Who needs ecotourism?
So the Makahs have stopped insisting that migrating gray whales (the kind they're allowed to hunt, per their deal with the federal government) could already be off Neah Bay. They'll wait till next month, when everyone agrees the migrants pass this way, to give chase—if they can. The seas will be rougher and, for the paddlers, more perilous.
But sparing the resident whales is a boon for commercial whale-watching operators, who'd hate to see their meal tickets spooked or driven away by whaling. Many opponents of the Makah hunt argue that the tribe should lay off trying to kill whales and show them off instead—by getting into the ecotourism business. If it does, this whole brouhaha has been great publicity. But whatever you think of the hunt, you have to admire the spunk (and savviness) of Makah Whaling Commission executive director Denise Dailey, who muses, "I know the tribe has talked of [getting into] it.
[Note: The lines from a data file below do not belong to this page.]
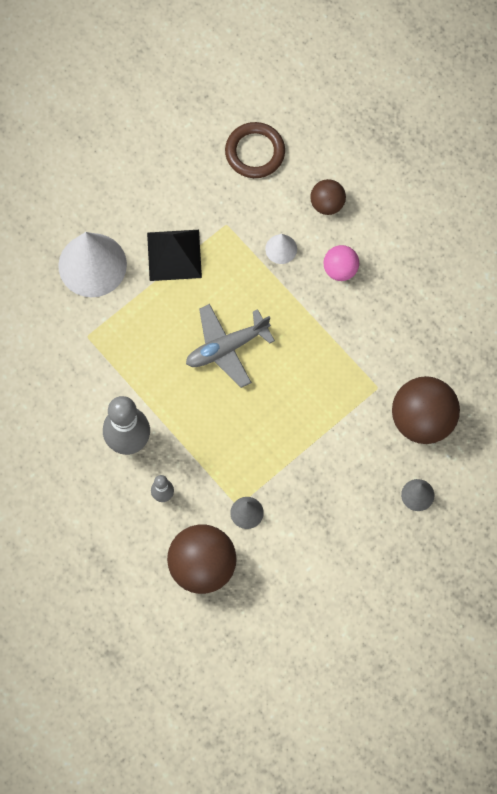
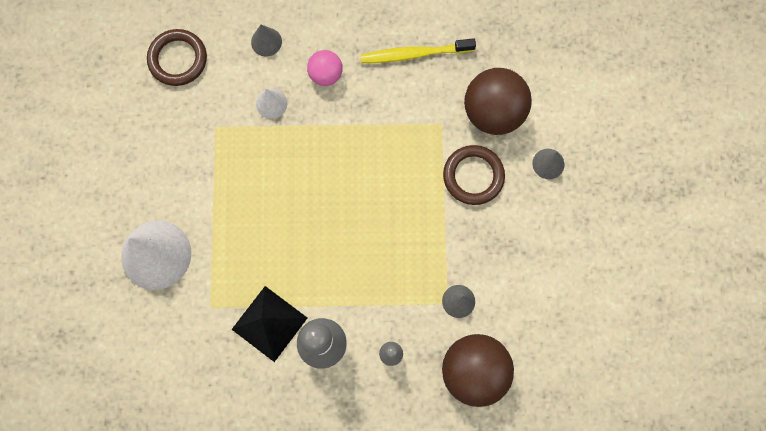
camera: 50 degrees left, 5 degrees up
(174, 255) = (204, 185): black pyramid -> black pyramid (269, 323)
(226, 348) = (314, 208): grey plane -> none
(327, 204) = (266, 42): brown ball -> grey cone
(356, 445) = (473, 176): none -> brown ring
(417, 321) = (414, 54): none -> yellow toothbrush

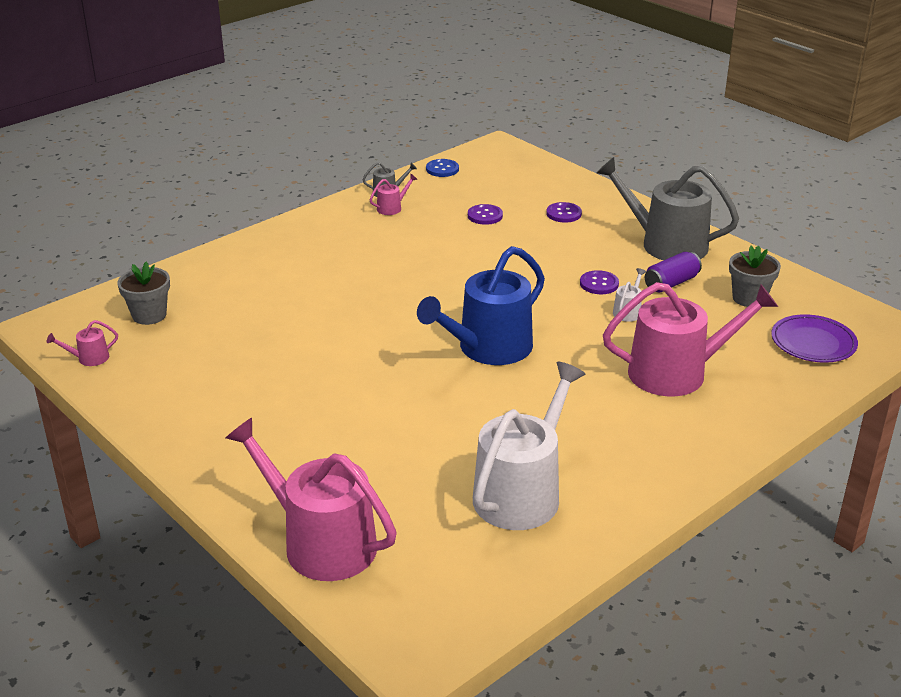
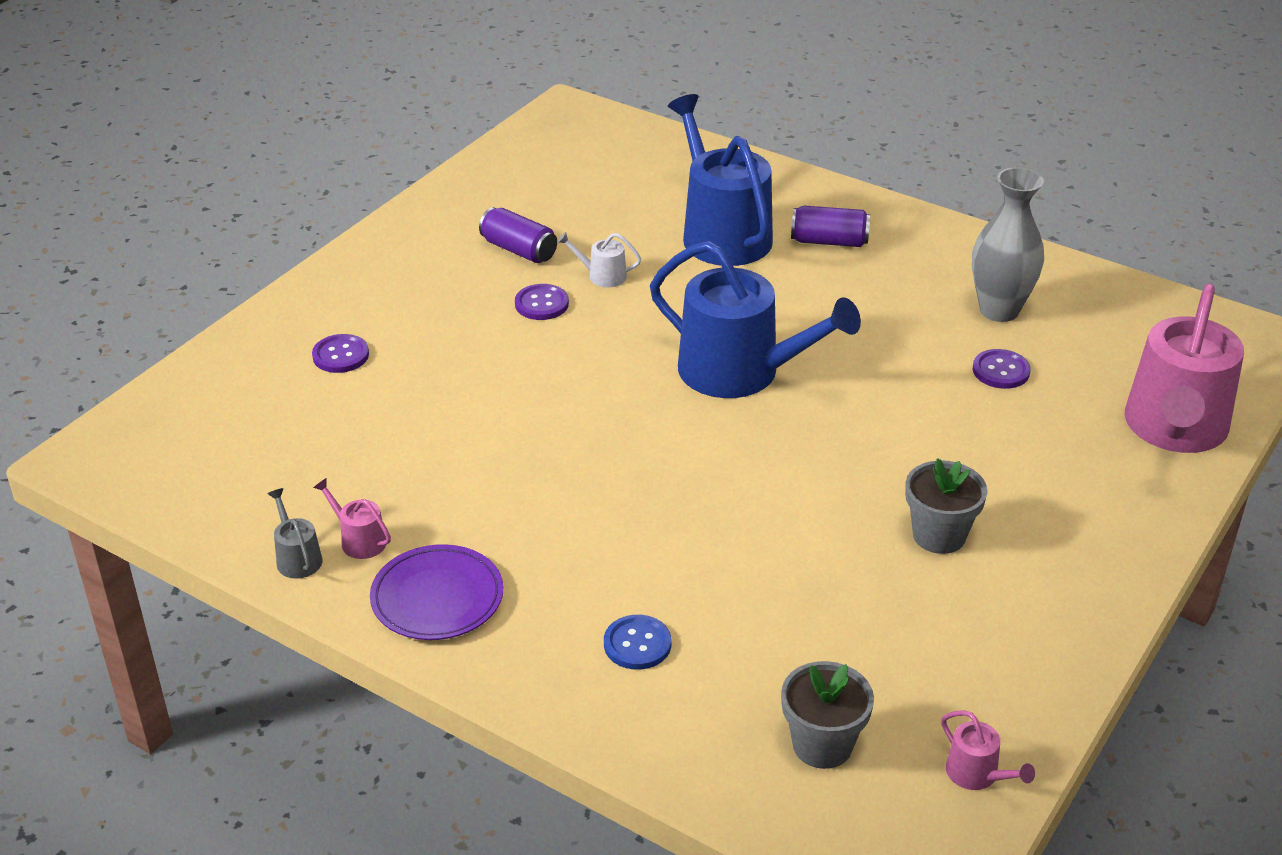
camera: 105 degrees left, 5 degrees up
(442, 169) = (192, 509): blue button -> blue button (637, 644)
(485, 216) = (365, 431): purple button -> purple button (1001, 371)
(521, 493) = (999, 310): white watering can -> grey vase
(653, 424) = (829, 241): none -> purple can
(666, 244) = (413, 260): grey watering can -> none
(676, 372) = (722, 234): pink watering can -> blue watering can
(749, 298) = (535, 195): grey flower pot -> grey flower pot (939, 535)
(813, 343) = (617, 154): purple plate -> purple plate (437, 598)

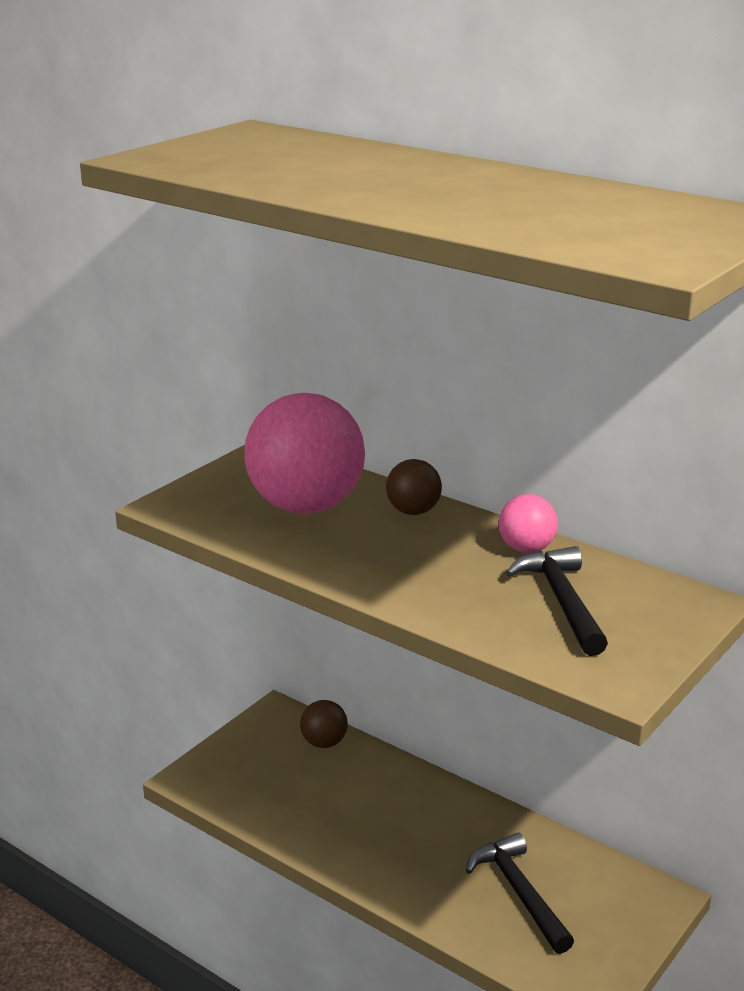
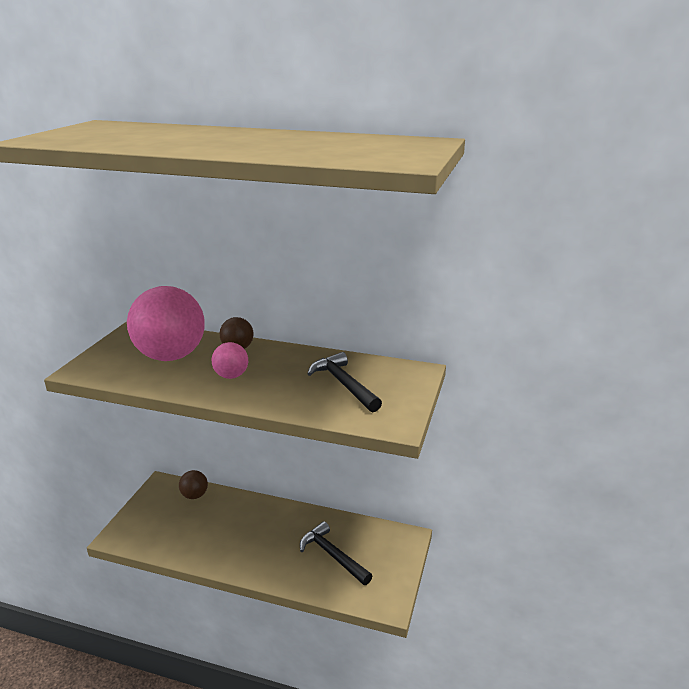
camera: 20 degrees left, 0 degrees up
(526, 549) = (311, 358): pink ball -> pink ball (231, 376)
But there's side effects of ecotourism too. Your culture goes up for sale. You give up a lot."
You've heard of commercial whaling, research whaling, aboriginal whaling, and subsistence whaling. But consider jet-set recreational whaling, as described by Christopher Andersen in Jackie After Jack, a scandal-drenched new biography of Jacqueline Onassis:
"[Aristotle] Onassis was openly contemptuous not just of Washington but of all governments—an attitude plainly evident in the way he conducted another of his enterprises, whaling. Flouting international law, Onassis ignored size limits on whales. An estimated 96 percent of all the sperm whales he slaughtered were undersize. As a direct result of Ari's actions, herds off the Peruvian coast were decimated.
"Those who knew him then said Onassis definitely had a violent streak, and that he took pleasure in the carnage. So much so that he invited his guests on whaling 'parties,' during which the male guests were invited to put down their drinks, grab a grenade harpoon, and join in the slaughter. 'It was an amazing spectacle—something out of Melville,' said one of those who went along. 'There was this great thrashing of tails, and the men at the harpoons shouting in Norwegian and in Greek. Slowly the water would begin to turn red, until it seemed as if the entire sea was crimson.' . . .
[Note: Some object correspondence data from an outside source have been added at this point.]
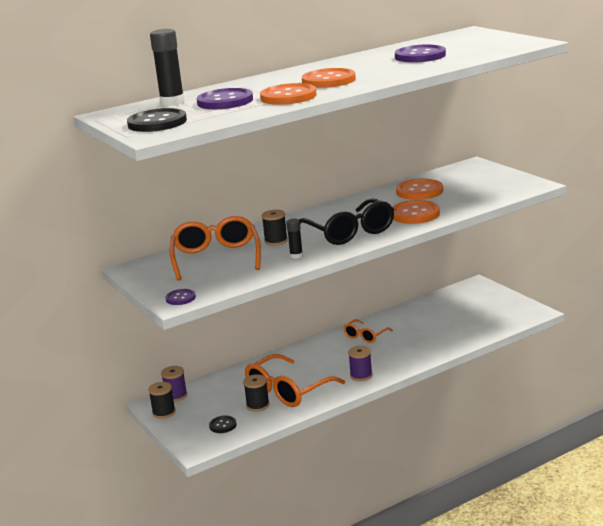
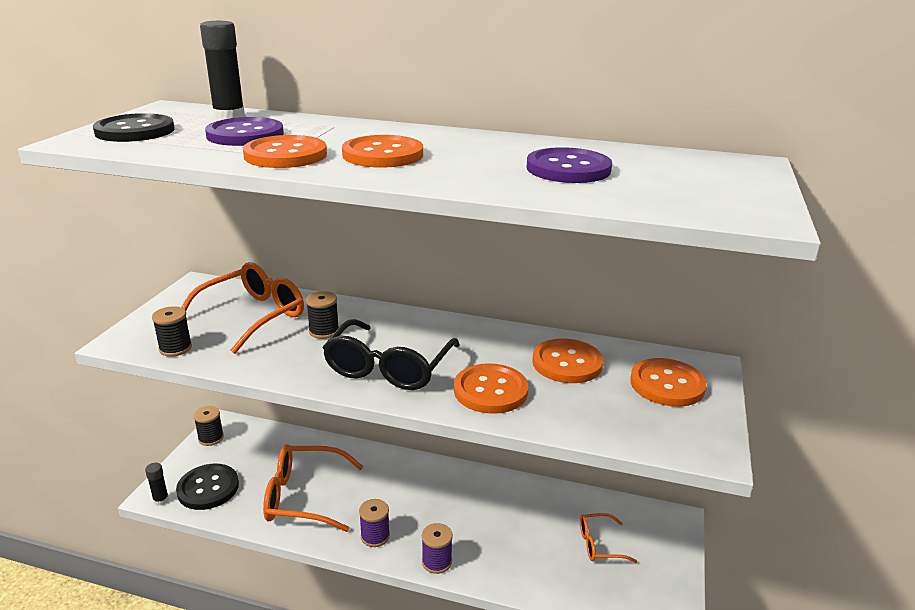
camera: 45 degrees right, 5 degrees up
(176, 396) = (245, 429): purple spool -> purple spool (437, 562)
(180, 298) = (133, 340): purple button -> none
(223, 425) = (208, 488): black button -> black button, size x1.91
(258, 405) = (260, 491): black spool -> black spool (175, 348)
(296, 256) = (291, 361): black glue stick -> black glue stick (161, 500)
(365, 336) = (463, 492): orange glasses -> orange glasses (600, 544)
(474, 177) = (667, 384): none -> orange button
"Ari took special pride in one of the yacht's more curious features—the bar stools with seats covered in the foreskins of white whales. 'Madame,' he announced to Greta Garbo, 'you are sitting on the largest penis in the world!' Garbo would become another regular aboard the Christina."
Why would a medical insurer want to sound like a car? First King County Medical, the local Blue Shield, changed its name to Regence, which sounds like a Buick, or maybe a brand of overflounced drapes. Now Blue Cross of Washington and Alaska has become Medical Service Corporation Premera Blue Cross, "Premera" for short—which sounds like an upwardly mobile Honda. MSC Premera Blue Cross spokes-person Teresa Moore explains that this mouthful resulted from a June merger with Medical Service Corporation of Eastern Washington, under the holding company Premera. Medical insurers and HMOs are piling together just as newspapers did when they formed priceless names like Post-Intelligencer and Press-Scimitar.
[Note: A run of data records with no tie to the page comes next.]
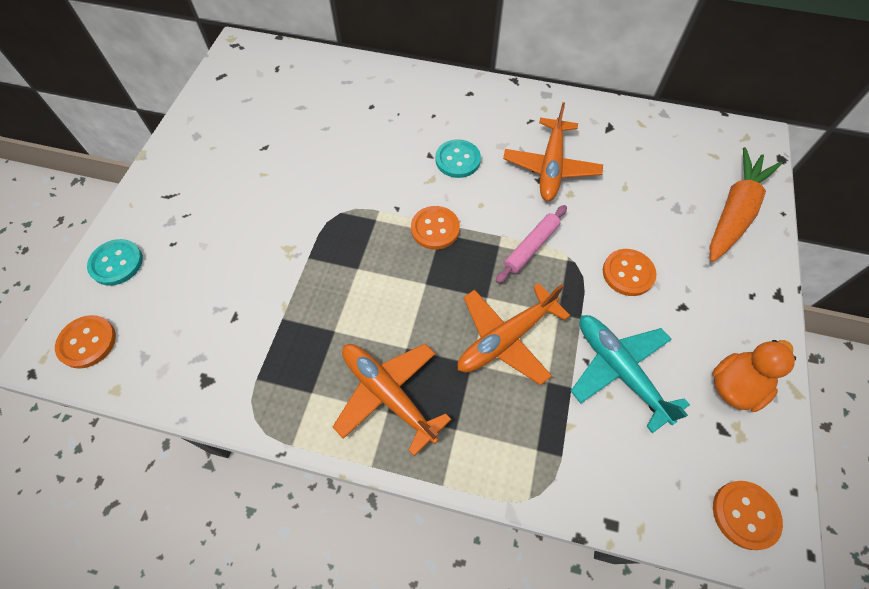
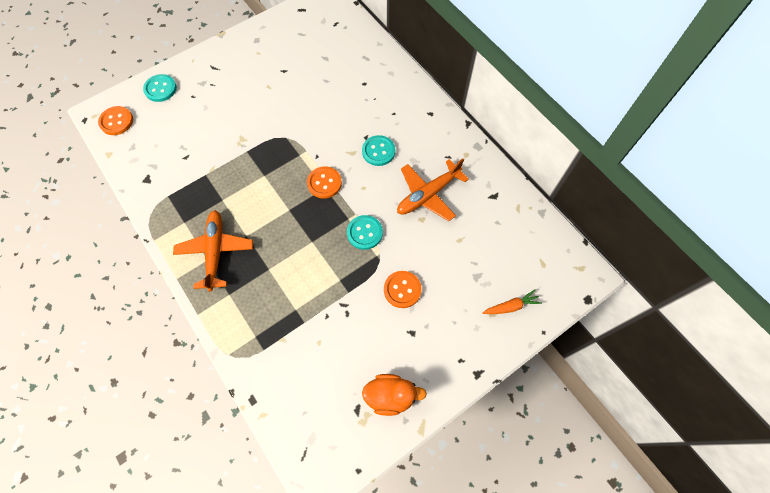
camera: 40 degrees right, 5 degrees up
(506, 338) = (298, 271): orange plane -> none
(531, 247) = (364, 233): pink rolling pin -> turquoise button
(619, 371) = (337, 335): turquoise plane -> none
(734, 212) = (511, 306): orange carrot -> orange carrot, size x0.49
(745, 515) = (320, 456): orange button -> none

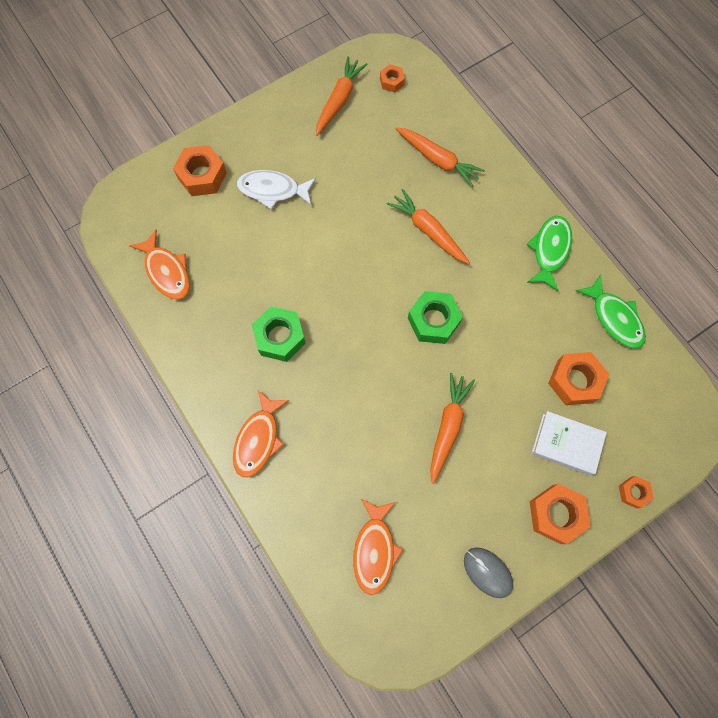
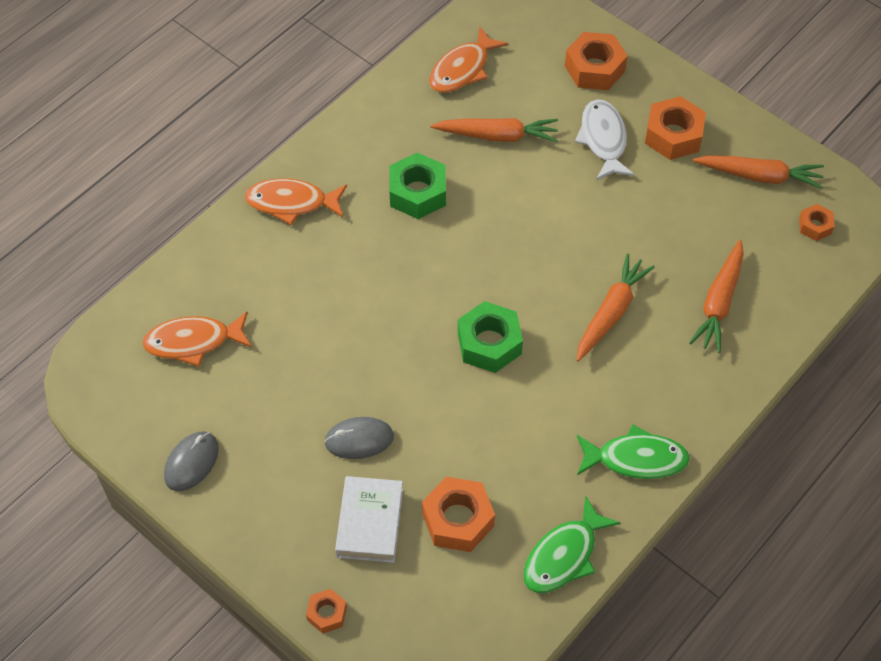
camera: 75 degrees right, 15 degrees down
(448, 427) = (356, 386): orange carrot -> orange carrot (497, 136)
(494, 436) = (359, 439): none -> grey mouse
(556, 514) = (277, 525): orange nut -> orange nut (673, 135)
Moore notes that such merging is now rampant. But so far it's produced only two other names that sound like they come from a holding company or phoneme-crunching naming consultant. Among the 60 Crosses and Shields listed on the national "www.bluecares" site: Highmark and Trigon Blue Cross/Blue Shield, in Pittsburgh and Virginia respectively.
Nevertheless, Moore says the new Premera, etc. will stick by its "Blue." She notes that one survey found that the "Blue" brand "was the second-most-recognized name in the country after Coca-Cola." But I already hear folks dropping "Blue Shield" and just saying "Regence." This New Coke is here to stay.